MTB-Weltcup Yonpyong: Schehl Dritter im Short-Track - Weitere Top-Ten-Platzierungen


U23-Fahrer Paul Schehl (re.) wurde Dritter beim Short-Track in Yongpyong. Foto: GC
U23-Fahrer Paul Schehl (re.) wurde Dritter beim Short-Track in Yongpyong. Foto: GC
01.05.2026 | Yongpyong (rad-net) - Zum Auftakt des Mountainbike-Weltcups in Yongpyong in Südkorea hat es im Short-Track einen ersten Podestplatz und mehrere Top-Ten-Ergebnisse für die Deutschen gegeben. Paul Schehl (Lexware) fuhr im Rennen der Männer U23 auf den dritten Rang. David List (Decathlon-Ford) verpasste als Vierter das Treppchen nur knapp.

«Insgesamt war es heute ein sehr erfreulicher Tag was die Ergebnisse angeht», kommentierte MTB-Bundestrainer Marc Schäfer.

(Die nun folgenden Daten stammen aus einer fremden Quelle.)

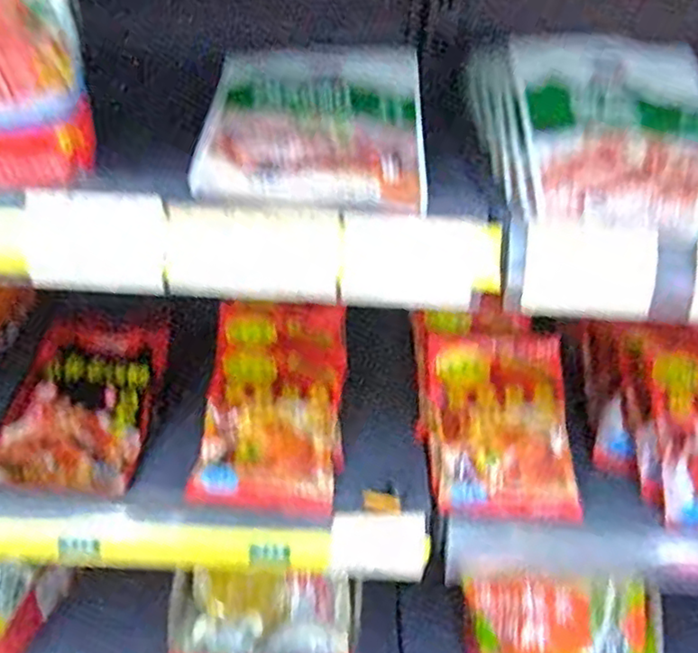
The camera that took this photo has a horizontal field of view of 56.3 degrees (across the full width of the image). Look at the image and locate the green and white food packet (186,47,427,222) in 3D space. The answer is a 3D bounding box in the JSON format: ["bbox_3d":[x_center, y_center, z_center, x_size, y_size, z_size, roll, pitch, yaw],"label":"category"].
[{"bbox_3d":[-0.020,-0.128,0.395,0.126,0.012,0.164,5,49,-2],"label":"green and white food packet"}]

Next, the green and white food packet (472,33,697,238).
[{"bbox_3d":[0.163,-0.126,0.407,0.144,0.016,0.183,6,54,-1],"label":"green and white food packet"}]

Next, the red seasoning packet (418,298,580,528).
[{"bbox_3d":[0.114,0.063,0.519,0.116,0.018,0.171,2,65,-1],"label":"red seasoning packet"}]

Schneller als U23-Fahrer Schehl waren nur der Spanier Thibaut Francois Baudry und Gustav Heby Pedersen aus Dänemark. «Er hat ein sehr gutes Rennen gefahren. Ab Rennmitte hatte er kleinere technische Probleme, aber trotzdem hat es zum dritten Platz gereicht», freute sich Schäfer. Zwar konnte Schehl sich dadurch nicht mehr das Rennen einteilen wie ursprünglich geplant, hielt aber dennoch die ganze Zeit vorne und bestimmte das Tempo mit. Auch Nationalfahrer Benjamin Krüger präsentierte sich als Sechster stark. «Es war ein sehr enges Rennen, welches am Ende im Sprint entschieden wurde», so Schäfer.

Knapp am Podest vorbei fuhr List, der aber mit dem vierten Platz sein bislang deutlich besten Short-Track-Ergebnis erreichte. Eingangs der Schlussrunde konnte er sich mit vier Fahrern etwas von der Konkurrenz lösen, musste aber Mathis Azzaro (Origine), Simone Avondetto (Wilier-Vittoria) und Dario Lillo (Giant) den Vortritt lassen. Maximilian Brandl, der mit der deutschen Nationalmannschaft in Yongpyong gestartet ist, ging das Rennen etwas defensiver an und schob sich etwa ab der Rennhälfte immer weiter nach vorne. Am Ende wurde er 15. Julian Schelb (KMC-Nukeproof) belegte den 17. Platz.

Auch Hahn zeigte im Rennen der Frauen U23 eine gute Leistung. Trotz eines Sturzes am Vortag fuhr sie auf den achten Rang und sicherte sich damit für das Cross-Country am Sonntag auch einen Platz in der ersten Startreihe. Den Sieg holte die US-Amerikanerin Makena Kellermann.

Bei den Frauen erzielte Kira Böhm (Cube) ein Top-Ten-Resultat. Sie hatte einen guten Start, hielt sich dann zunächst in den Top-20 auf, hatte aber stets Kontakt nach vorne und konnte sich mit einem konstanten Rennen noch auf Platz zehn schieben. Nina Graf (Trek-Unbroken) und Ronja Eibl (Origine) fuhren beim Sieg der Schweizerin Sina Frei (Specialized) auf die Plätze elf und zwölf. Graf wurde in der ersten Runde von einer Kontrahentin am steilen Anstieg mit losem Schotter ausgebremst, musste stehen bleiben und hatte es dort schwer, wieder in Schwung zu kommen. Das warf sie zunächst bis etwa auf Platz 30 zurück. «Über das Rennen hat sie sich dann ganz stark wieder nach vorne gearbeitet», lobte Schäfer. Nationalfahrerin Lia Schrievers schied nach einem Reifendefekt aus. Seit dieser Saison gibt es im Short-Track keine Techzone mehr, sodass das Rennen bei einem Defekt beendet ist.